I wonder whether we've actually made any progress. Back
then, this abuse directed at kids whilst frowned upon, but tolerated. These
days, when an Indigenous player calls a teenager out for vilification, he's
condemned. Both are examples of racial abuse, and both are/were unacceptable.
In the intervening decades (with the exception of my time in
the army - more about that later) I had little to do with Aboriginal and Torres
Strait Islander people until I was appointed principal of a special school in
Townsville. This school serviced a community of kids with severe disabilities
who lived in a local nursing home. Over 40% of them came from the Torres Strait Islands , and once sent south to live in the nursing
home rarely if ever returned to their communities. They were a unique group of
"stolen children". The reasons they never went home (even during the
long summer break) were complex, but in the end were down to the fact that
their communities lacked the confidence and resources to get them home.
I see much of the same phenomenon now, in 2015, where
children with disabilities in remote communities languish without proper
treatment for similar reasons. At least now they're living with their families,
rather than in sterile nursing homes. But I digress.
Back to the late nineties when I had a programme manager's
job in Mt Isa, responsible for educational support for Aboriginal and Torres
Strait Islander students. There weren't too many Islanders (bluewater people)

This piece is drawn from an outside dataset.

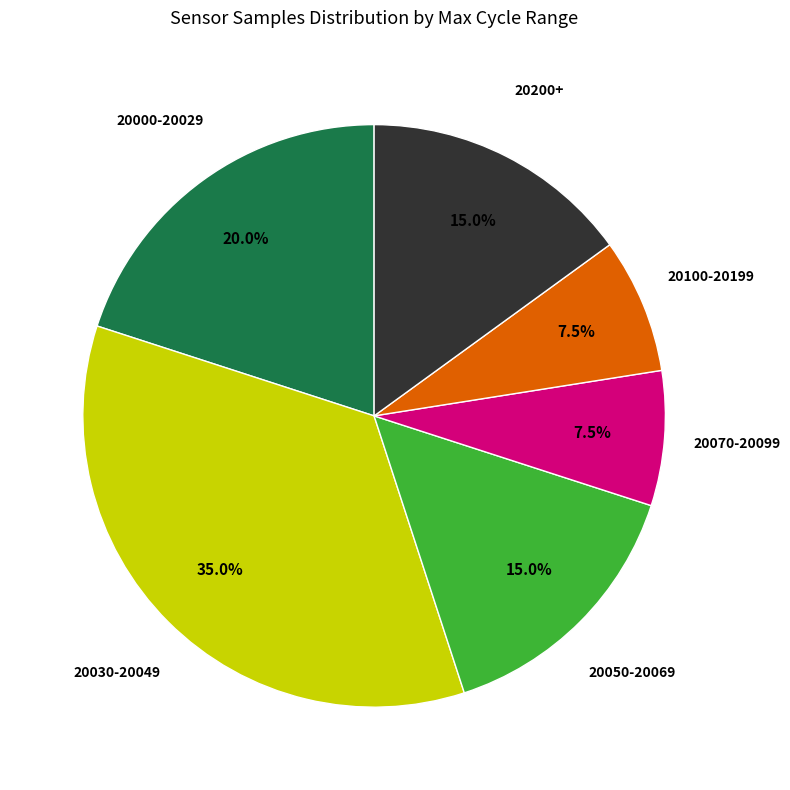

Is there a majority slice in this chart?

No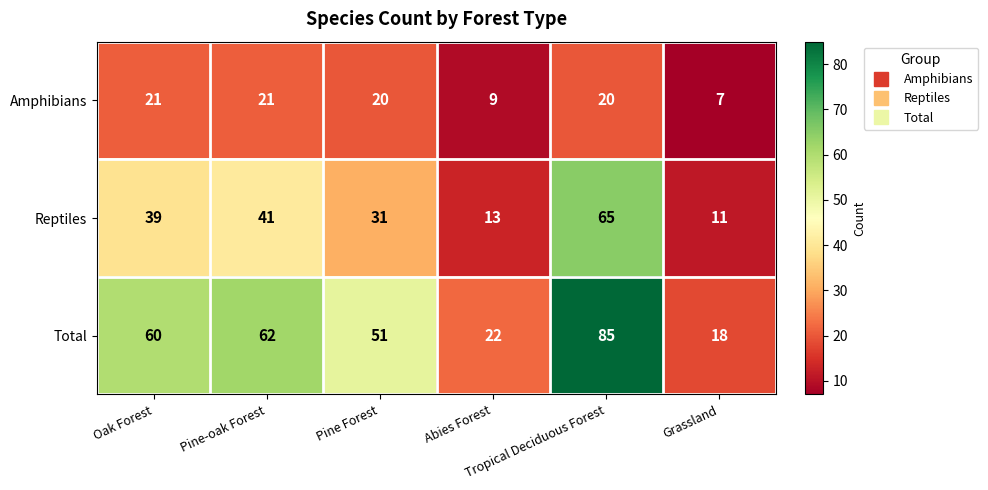

Which series has the widest spread of values?

Total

in the North-West, but lots of Murris (brownwater people) in the schools.
One of the issues we had to address was the suicide rate
amongst Aboriginal teenagers in the area. The availability of firearms, and the
lack of counselling support were contributing factors. We couldn't do much
about the firearms (although the Port
Arthur gun buy back that happened at that time may have helped a little), but we
were able to improve the counselling support.

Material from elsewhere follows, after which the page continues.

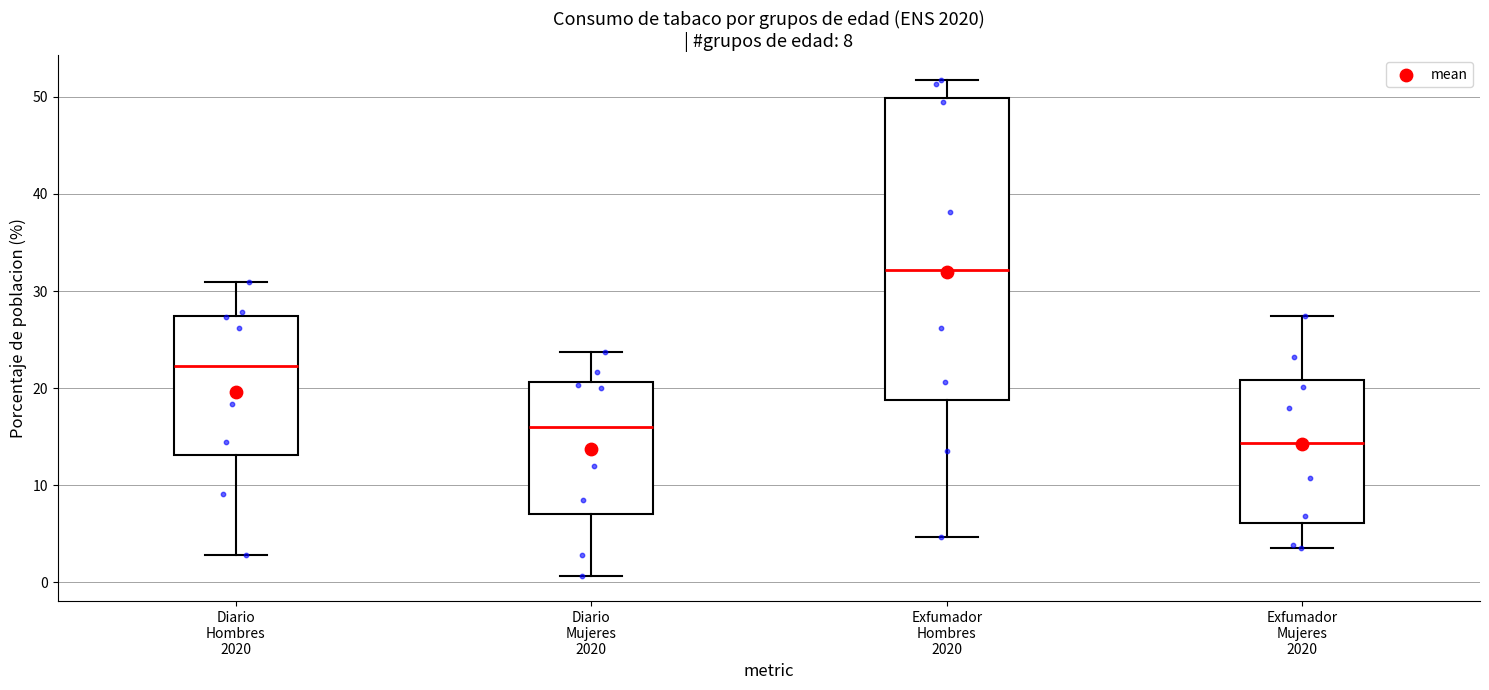

Which box has the lowest median line?

Exfumador Mujeres 2020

During this time, I was the guest of the Dajarra State
School on their speech
night. Dajarra was 90% Aboriginal enrolment - probably still is. I took my two
sons with me to provide company for the long return road trip, and they had the
experience of being in the minority - two of about four white faces in a school of Aboriginal kids. The conversation in
the car on the way back to Mt Isa (when we weren't counting wallabies and roos)
was interesting.
For the first time in their young lives my sons knew what it
felt like to be in the minority. This is an experience that has been denied to
many Australians, and given what we've observed around Adam Goodes, it partly
explains the controversy. The bigots screaming abuse would not have a clue
about how it feels to be racially vilified, as they've never been on the
receiving end.
One of the few positives about the army (at least when I was
a member) was its institutional colour blindness - an attitude not unlike my
mother's. The only thing that mattered on active service was the way we looked
after each other on operations. If your skin was going to be saved, its colour
was irrelevant, as was the colour of the skin of the digger watching your back.

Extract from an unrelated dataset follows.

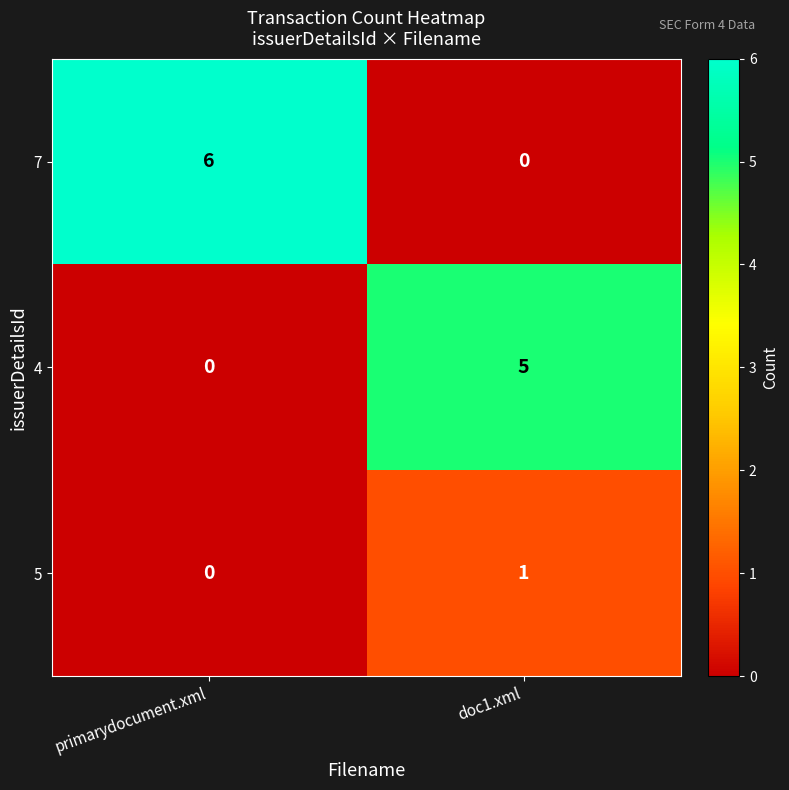

Count the number of data series in this chart.

3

My section had a West Indian Corporal - one of nature's gentlemen, and another
member of my platoon was a Murri, one of the funniest men I've had the
privilege of knowing. The other Aboriginal digger in my platoon from the Alice was badly wounded when we hit bunkers and returned
to Australia
in April 1970. Another, (in my company, not my platoon) committed suicide in
1979 when in custody.
I wonder how the likes of Bolt and Jones regard these men?
As far as the current controversy goes, and the hundreds of
thousands of words written or spoken - I reckon Marcia Langdon sums it up
pretty clearly -
I am sick of
pig-ignorant bigots saying it (Goode's spear dance) means war. How dare they
purport to represent our culture".
In reality, that's what gets the bigots wound up. They
simply aren't prepared to concede indigenous people the power to own and
interpret their own history and culture.
But as noted above, it sells lots of newspapers.